EXERCISE DESCRIPTION: Leave out the pictures and retype everything else in the records below exactly.

DATASET:
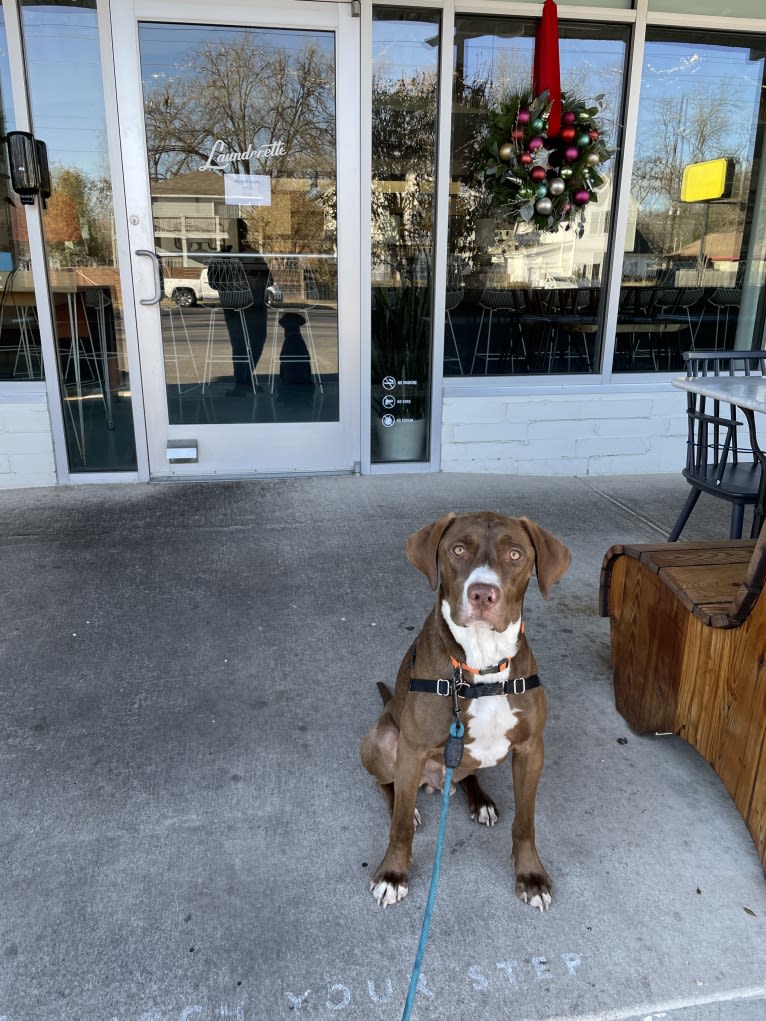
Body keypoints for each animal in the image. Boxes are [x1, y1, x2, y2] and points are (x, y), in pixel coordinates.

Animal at [359, 514, 571, 914]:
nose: (483, 594)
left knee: (467, 772)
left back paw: (480, 800)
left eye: (515, 554)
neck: (482, 661)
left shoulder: (531, 749)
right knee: (388, 786)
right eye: (458, 549)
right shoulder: (411, 749)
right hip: (382, 741)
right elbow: (400, 828)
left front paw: (531, 877)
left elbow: (525, 822)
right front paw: (393, 874)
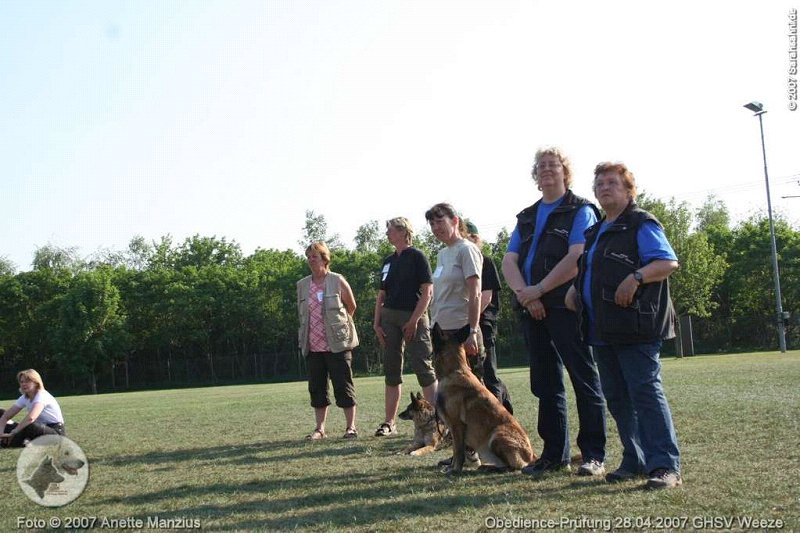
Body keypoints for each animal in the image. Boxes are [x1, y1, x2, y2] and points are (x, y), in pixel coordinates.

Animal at [432, 324, 536, 473]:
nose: (432, 325)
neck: (454, 372)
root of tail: (533, 455)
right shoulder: (453, 428)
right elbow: (455, 451)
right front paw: (451, 467)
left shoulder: (457, 426)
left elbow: (458, 451)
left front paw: (455, 469)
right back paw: (486, 467)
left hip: (497, 436)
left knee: (513, 467)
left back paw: (490, 469)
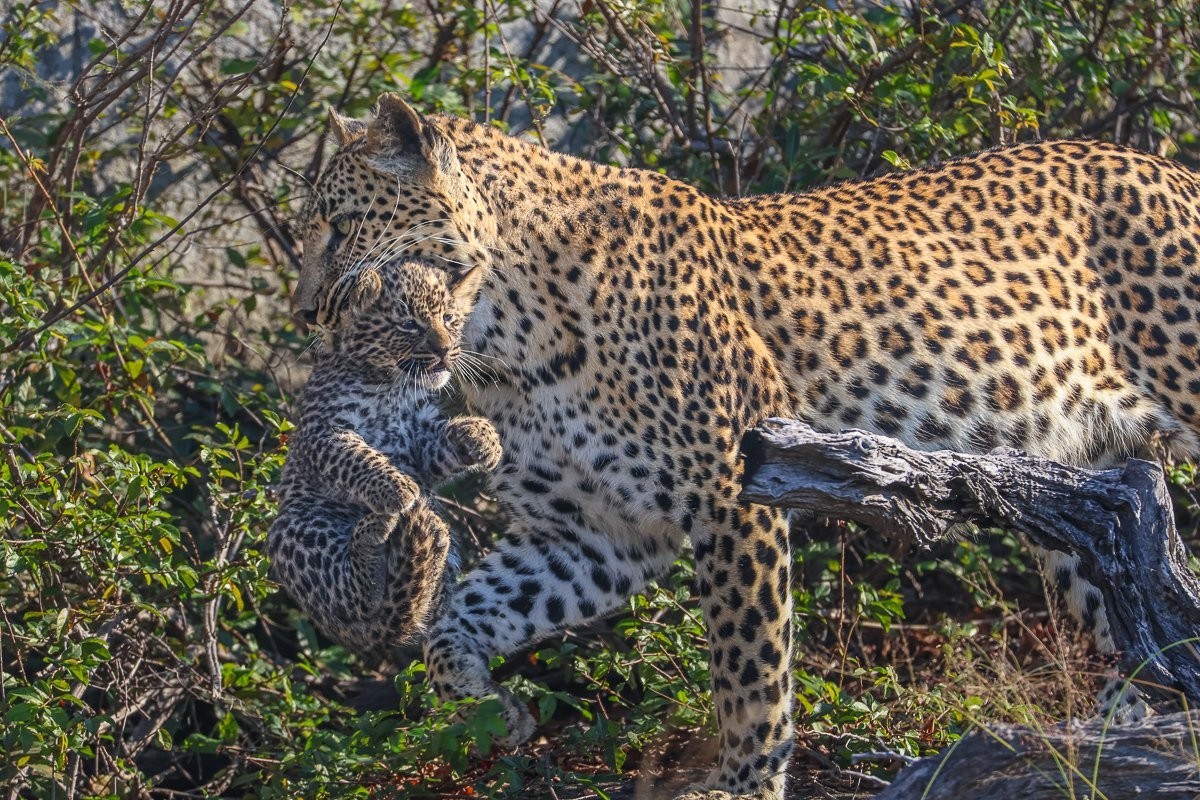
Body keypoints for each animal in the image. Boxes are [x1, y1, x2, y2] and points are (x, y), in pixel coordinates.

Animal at [268, 254, 501, 659]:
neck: (391, 386)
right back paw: (376, 531)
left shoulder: (419, 442)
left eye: (449, 319)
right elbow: (356, 457)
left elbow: (441, 445)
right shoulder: (323, 431)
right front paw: (399, 490)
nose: (444, 350)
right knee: (358, 599)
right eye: (409, 324)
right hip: (297, 533)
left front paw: (483, 437)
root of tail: (375, 640)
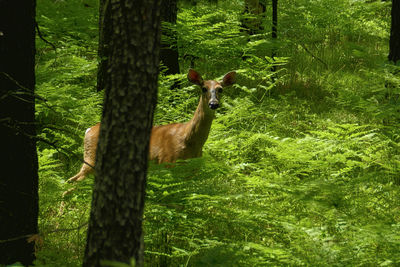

OUTPUT OF THE EXERCISE:
Body keypoints for each animal in the image. Boxes are [x1, y1, x2, y2] and points are (x, y), in pixel coordinates.

Animal at [359, 514, 571, 914]:
nose: (483, 594)
left knee: (467, 772)
left back paw: (480, 800)
left eye: (515, 554)
neck: (482, 661)
left shoulder: (531, 749)
right knee: (388, 786)
right eye: (458, 549)
right shoulder: (411, 749)
right hip: (382, 741)
right elbow: (400, 828)
left front paw: (531, 877)
left elbow: (525, 822)
right front paw: (393, 874)
Body keypoints for each animal in the image. Boxes are [x1, y1, x2, y2] and points are (x, y), in pixel coordinates.

Animal at [432, 324, 536, 473]:
nose: (432, 325)
neck: (454, 372)
root of tail: (533, 455)
right shoulder: (453, 428)
right elbow: (455, 451)
right front paw: (451, 467)
left shoulder: (457, 426)
left elbow: (458, 451)
left front paw: (455, 469)
right back paw: (486, 467)
left hip: (497, 436)
left knee: (513, 467)
left back paw: (490, 469)
Body keypoints for each animal in the image. Boxes are [x1, y1, x2, y2] and points are (x, y), in pixel coordinates.

Animal at [268, 254, 501, 659]:
neck: (391, 386)
right back paw: (376, 531)
left shoulder: (419, 442)
left eye: (449, 319)
right elbow: (356, 457)
left elbow: (441, 445)
right shoulder: (323, 431)
right front paw: (399, 490)
nose: (444, 350)
right knee: (358, 599)
right eye: (409, 324)
right hip: (297, 533)
left front paw: (483, 437)
root of tail: (375, 640)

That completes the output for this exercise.